A Man of Extremes
This month, tenor Piotr Beczała sings one of his trademark roles on the Met stage for the first time: the tortured title character of Massenet’s Werther, whose impossible love overwhelms him. He recently spoke with the Met’s Jay Goodwin about why this role pushes him to the limit—yet always pulls him back for more.
Werther is obviously a troubled character—how would you describe him?
Well, he is a romantic hero, of course, but the more I’ve performed the role, the more I’ve discovered a character who is not so nice. He’s very selfish and egoistic in the way he relates to his beloved Charlotte and to the world around him. The story is headed for a tragic end from the very beginning because he doesn’t want to be happy with Charlotte, or to live a nice, peaceful life. He wants to suffer.
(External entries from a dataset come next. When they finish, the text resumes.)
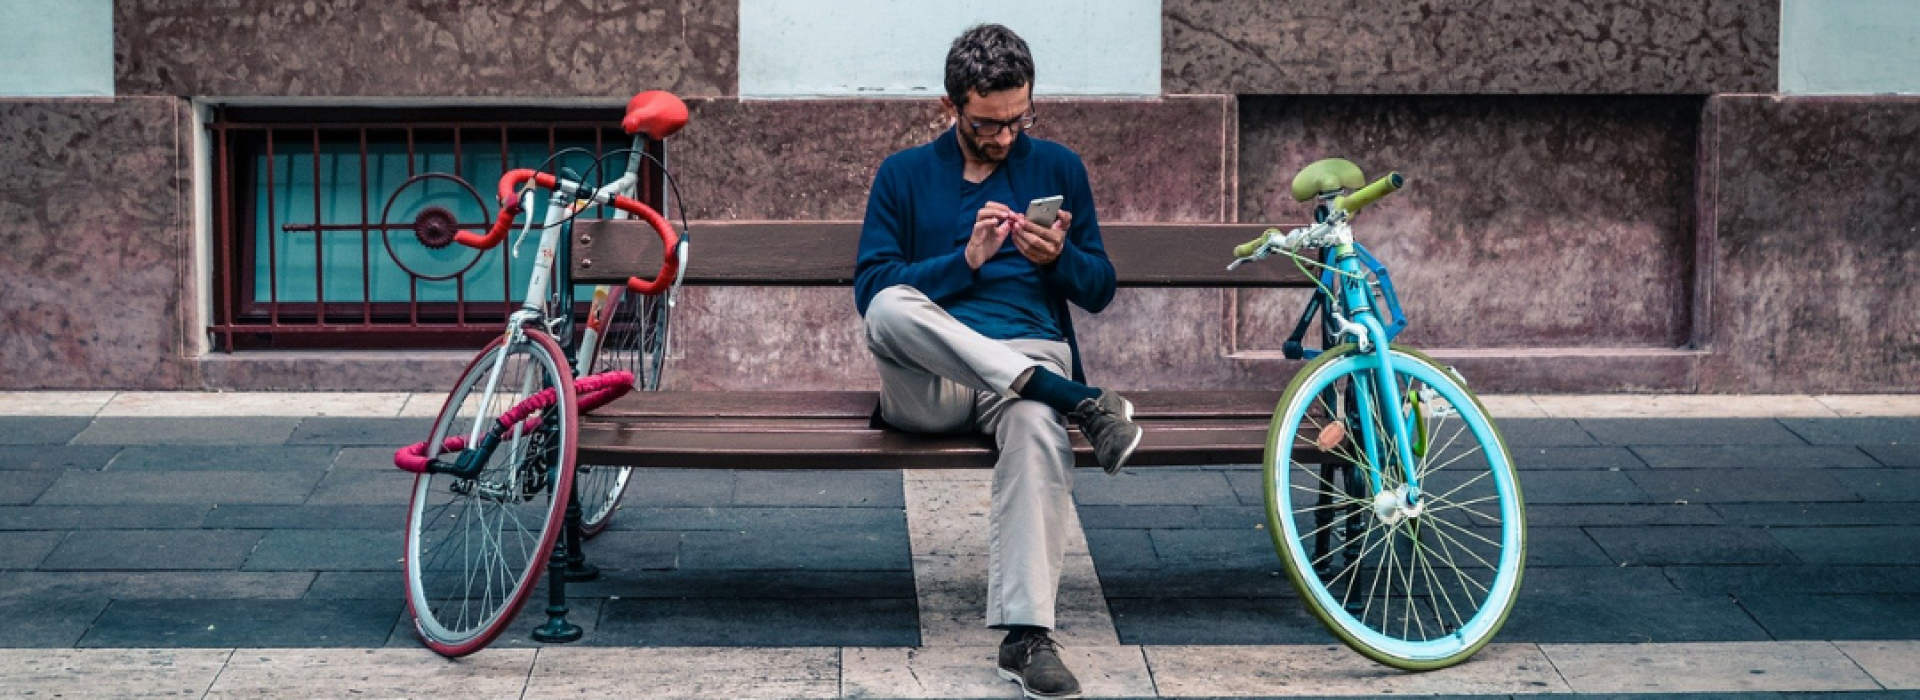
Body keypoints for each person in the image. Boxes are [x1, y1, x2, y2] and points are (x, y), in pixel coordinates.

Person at [852, 23, 1140, 700]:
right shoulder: (903, 175)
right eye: (989, 123)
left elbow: (1099, 288)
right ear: (951, 107)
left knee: (1038, 424)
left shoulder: (1059, 168)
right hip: (929, 380)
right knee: (891, 307)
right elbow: (872, 288)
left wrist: (1057, 259)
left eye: (1019, 119)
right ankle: (1071, 395)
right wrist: (967, 262)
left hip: (1024, 355)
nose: (1006, 136)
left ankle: (1027, 636)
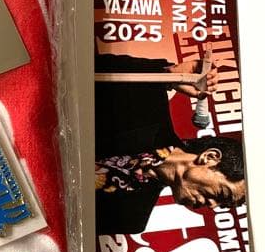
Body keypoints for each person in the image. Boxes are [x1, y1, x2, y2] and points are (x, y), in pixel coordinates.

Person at [95, 53, 245, 235]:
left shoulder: (132, 219)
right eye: (222, 194)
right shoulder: (146, 104)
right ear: (210, 157)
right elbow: (84, 68)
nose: (212, 206)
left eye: (221, 205)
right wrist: (170, 73)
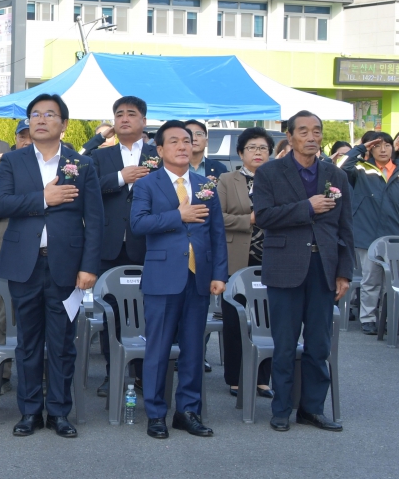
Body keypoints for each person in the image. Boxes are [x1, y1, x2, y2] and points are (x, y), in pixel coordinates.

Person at [0, 94, 103, 439]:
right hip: (24, 263)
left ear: (64, 124)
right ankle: (28, 412)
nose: (41, 119)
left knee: (62, 343)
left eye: (49, 114)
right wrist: (43, 198)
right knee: (27, 342)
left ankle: (58, 412)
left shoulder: (81, 164)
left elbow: (95, 219)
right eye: (35, 114)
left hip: (66, 266)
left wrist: (89, 267)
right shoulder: (12, 160)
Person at [252, 110, 353, 432]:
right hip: (285, 267)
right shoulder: (269, 172)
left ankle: (312, 408)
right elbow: (264, 216)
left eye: (317, 131)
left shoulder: (333, 174)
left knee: (319, 344)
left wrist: (345, 272)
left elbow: (345, 227)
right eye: (305, 131)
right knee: (284, 343)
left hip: (323, 267)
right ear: (290, 137)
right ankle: (281, 409)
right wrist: (307, 207)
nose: (312, 137)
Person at [130, 120, 228, 440]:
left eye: (187, 140)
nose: (183, 146)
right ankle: (156, 414)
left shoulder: (205, 184)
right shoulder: (148, 184)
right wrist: (178, 216)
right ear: (160, 150)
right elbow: (138, 224)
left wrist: (219, 274)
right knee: (158, 349)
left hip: (198, 278)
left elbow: (217, 233)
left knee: (193, 349)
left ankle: (188, 411)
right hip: (162, 276)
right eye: (174, 141)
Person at [82, 96, 157, 397]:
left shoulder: (157, 154)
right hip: (109, 244)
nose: (124, 118)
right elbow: (87, 189)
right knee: (111, 311)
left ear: (143, 121)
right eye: (119, 114)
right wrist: (119, 178)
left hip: (148, 245)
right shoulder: (101, 156)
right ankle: (113, 372)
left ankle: (143, 374)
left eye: (131, 114)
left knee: (148, 312)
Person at [217, 127, 275, 397]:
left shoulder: (279, 179)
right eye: (252, 147)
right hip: (236, 259)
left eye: (263, 147)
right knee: (235, 319)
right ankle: (235, 377)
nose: (258, 152)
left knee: (269, 320)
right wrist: (248, 221)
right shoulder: (228, 180)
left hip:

Do you feel like you’re being pushed to the extreme vocally in the same way that the character is being pushed emotionally?
Absolutely. You can’t just sing Werther—you have to be Werther. I describe Massenet as pre-verismo, but in French style. It’s not as brutal as Italian verismo, but the same intensity and expression are there in the vocal lines and in the orchestra, and there’s an energy in this character that naturally turns you up to a very high level. Plus, the score calls for a big orchestra and is sometimes very, very loud—and of course the Met is a big house, so you have to sing with free and full voice.
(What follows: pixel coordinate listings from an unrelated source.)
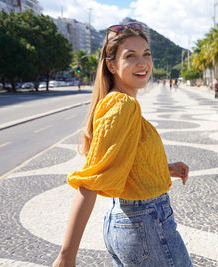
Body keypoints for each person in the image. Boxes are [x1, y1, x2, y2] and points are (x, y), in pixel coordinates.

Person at [52, 23, 192, 267]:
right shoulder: (123, 106)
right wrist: (66, 257)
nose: (143, 63)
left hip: (131, 222)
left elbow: (127, 158)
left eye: (146, 54)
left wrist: (164, 167)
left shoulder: (118, 103)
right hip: (147, 225)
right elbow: (90, 183)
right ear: (111, 65)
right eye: (131, 56)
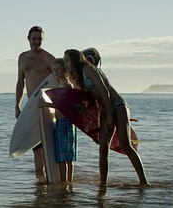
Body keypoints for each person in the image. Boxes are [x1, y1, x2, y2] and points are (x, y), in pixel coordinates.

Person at [63, 48, 148, 187]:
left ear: (74, 59)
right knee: (103, 148)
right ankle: (103, 185)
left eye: (67, 60)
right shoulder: (77, 77)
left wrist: (109, 115)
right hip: (105, 110)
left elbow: (104, 91)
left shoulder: (88, 69)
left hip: (118, 106)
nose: (66, 64)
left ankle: (143, 182)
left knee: (126, 145)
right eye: (64, 61)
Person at [15, 26, 56, 175]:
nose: (37, 42)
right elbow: (20, 82)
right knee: (35, 146)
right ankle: (39, 180)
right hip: (31, 106)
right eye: (34, 38)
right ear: (28, 39)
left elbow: (61, 77)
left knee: (47, 144)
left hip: (46, 106)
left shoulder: (47, 58)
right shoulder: (22, 58)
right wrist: (17, 106)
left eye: (39, 39)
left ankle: (52, 176)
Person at [37, 58, 77, 182]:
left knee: (62, 155)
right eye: (54, 70)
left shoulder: (65, 85)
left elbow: (64, 107)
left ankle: (64, 183)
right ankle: (68, 182)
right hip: (64, 122)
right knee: (67, 155)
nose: (55, 72)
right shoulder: (61, 85)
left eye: (58, 69)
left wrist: (45, 105)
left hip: (64, 123)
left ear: (65, 71)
You’ve sung Werther often throughout your career. Why does it resonate so much with you?
Werther is the kind of role I like most. Not only musically, but the story is based on Goethe, so it began as very high level literature. It’s like Faust, or Verdi’s operas based on Shakespeare and Schiller. The characters are so complex, and with each production you discover a new part of them.
Next season, you’ll star in your second Opening Night at the Met, singing Radamès—a recent addition to your repertoire—in our new production of Aida, alongside Anna Netrebko and Anita Rachvelishvili, with Yannick Nézet-Séguin conducting. Pretty high stakes.
Yes, there will be some pressure. But I’ll do my first Aida two months earlier in Spain, so I won’t be singing it for the first time on Opening Night. Also, I’ve been working on the music for a couple of months already, and I’ve discovered that Ramadès is not actually a very heavy role. It has a couple of places that are really heroic and loud, but the heart of the role is lyric, and there are many moments when the tenor can sing with beautiful cantilena and a lot of color. So I can use my experience from Un Ballo in Maschera, Rigoletto, and Luisa Miller to build my Radamès, and I’ll be ready in September.
Jay Goodwin is the Met’s Editorial Director.